Autologous haemopoietic stem-cell transplantation in four patients with refractory juvenile chronic arthritis

Background Autologous haemopoietic stem-cell transplantation (AHSCT) had been described as a possible treatment for severe autoimmune disease refractory to conventional treatment. We report the first four children with severe forms of juvenile chronic arthritis (JCA) treated with AHSCT. Methods We studied three children with systemic JCA and one child with polyarticular JCA. Unprimed bane marrow was taken 1 month before AHSCT. T-cell depletion of the graft was done with CD2 and CD3 antibodies. We used a preparative regimen of antithymocyte globulin (20 mg/kg), cyclophosphamide (200 mg/kg) and low-dose total body irradiation (4 Gy). Methotrexate and cyclosporin were stopped before AHCST, prednisone was tapered after 2 months. Findings Our patients showed a drug-free follow-up of 6-18 months with a marked decrease in joint swelling, pain, and morning stiffness.
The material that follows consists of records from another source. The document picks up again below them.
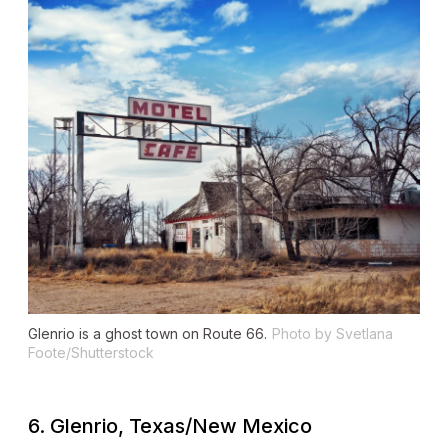
Glenrio is a ghost town on Route 66.
Photo by Svetlana
Foote/Shutterstock
6. Glenrio, Texas/New Mexico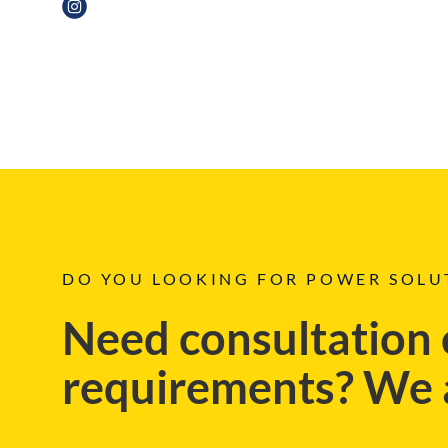
DO YOU LOOKING FOR POWER SOLU
Need consultation 
requirements? We a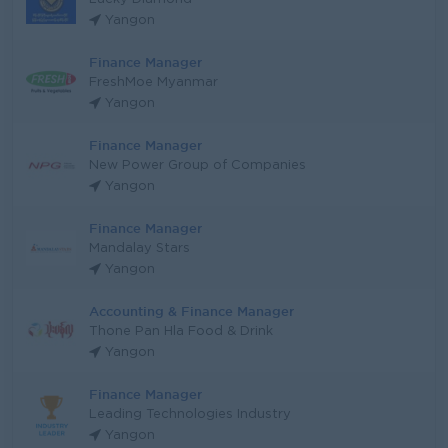
Yangon
Finance Manager
FreshMoe Myanmar
Yangon
Finance Manager
New Power Group of Companies
Yangon
Finance Manager
Mandalay Stars
Yangon
Accounting & Finance Manager
Thone Pan Hla Food & Drink
Yangon
Finance Manager
Leading Technologies Industry
Yangon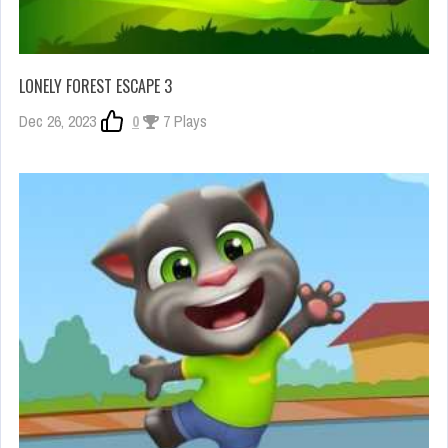
LONELY FOREST ESCAPE 3
Dec 26, 2023
0
7 Plays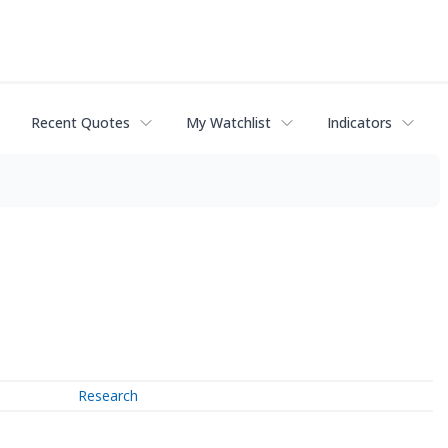
Recent Quotes
My Watchlist
Indicators
Research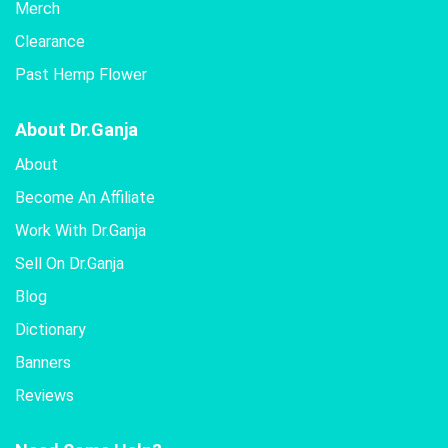
Merch
Clearance
Past Hemp Flower
About Dr.Ganja
About
Become An Affiliate
Work With Dr.Ganja
Sell On Dr.Ganja
Blog
Dictionary
Banners
Reviews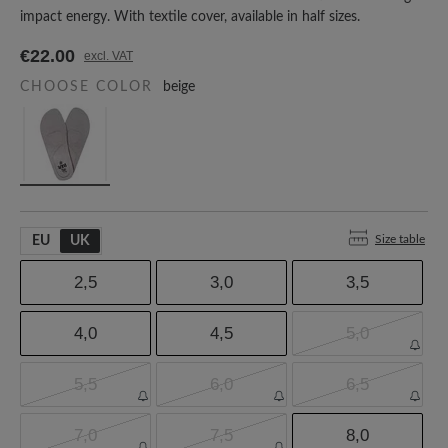
impact energy. With textile cover, available in half sizes.
€22.00
excl. VAT
CHOOSE COLOR
beige
Size table
EU
UK
2,5
3,0
3,5
4,0
4,5
5,0
5,5
6,0
6,5
7,0
7,5
8,0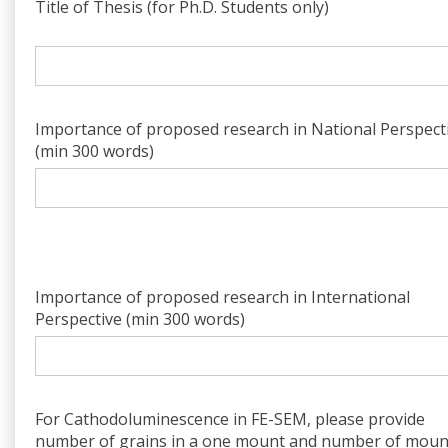
Title of Thesis (for Ph.D. Students only)
Importance of proposed research in National Perspect
(min 300 words)
Importance of proposed research in International
Perspective (min 300 words)
For Cathodoluminescence in FE-SEM, please provide
number of grains in a one mount and number of moun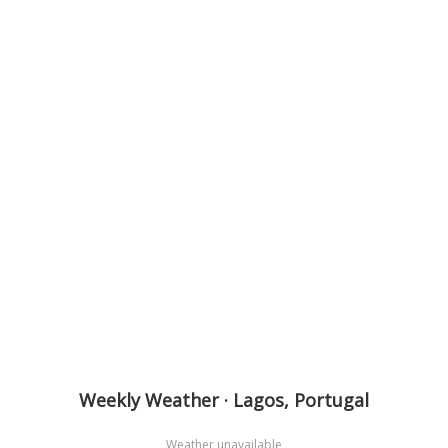
Weekly Weather · Lagos, Portugal
Weather unavailable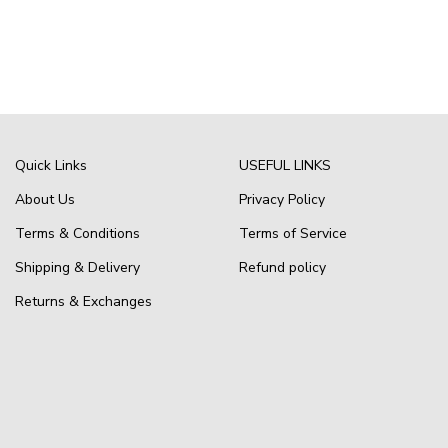
Quick Links
USEFUL LINKS
About Us
Privacy Policy
Terms & Conditions
Terms of Service
Shipping & Delivery
Refund policy
Returns & Exchanges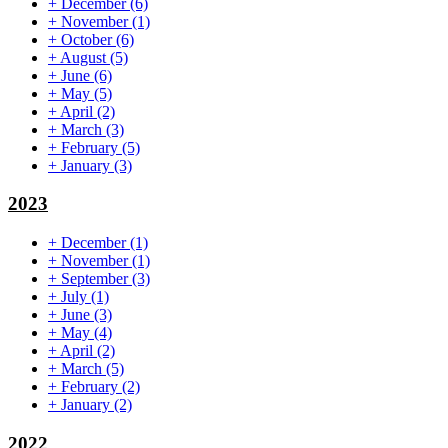
+
December
(6)
+
November
(1)
+
October
(6)
+
August
(5)
+
June
(6)
+
May
(5)
+
April
(2)
+
March
(3)
+
February
(5)
+
January
(3)
2023
+
December
(1)
+
November
(1)
+
September
(3)
+
July
(1)
+
June
(3)
+
May
(4)
+
April
(2)
+
March
(5)
+
February
(2)
+
January
(2)
2022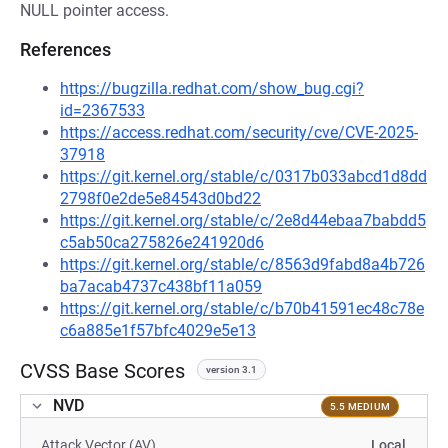
NULL pointer access.
References
https://bugzilla.redhat.com/show_bug.cgi?
id=2367533
https://access.redhat.com/security/cve/CVE-2025-
37918
https://git.kernel.org/stable/c/0317b033abcd1d8dd
2798f0e2de5e84543d0bd22
https://git.kernel.org/stable/c/2e8d44ebaa7babdd5
c5ab50ca275826e241920d6
https://git.kernel.org/stable/c/8563d9fabd8a4b726
ba7acab4737c438bf11a059
https://git.kernel.org/stable/c/b70b41591ec48c78e
c6a885e1f57bfc4029e5e13
CVSS Base Scores
version 3.1
NVD
5.5 MEDIUM
Attack Vector (AV)
Local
Erythocyte sedimentation rate, C-reactive protein, and haemoglobin returned to almost normal values within 6 weeks. Despite T-cell depletion there was a rapid immune reconstitution in three out of four children. Two patients developed a limited varicella tester virus eruption, which was treated by aciclovir. Interpretation AHSCT for severe JCA was well tolerated and induced a remission of disease in four children with JCA that was resistant to conventional treatment. Prolonged prednisane-free growth catch-up and general well-being is a major therapeutic gain in such children. The actual follow-up is too short, however, for us to conclude that these children are completely cured of their disease.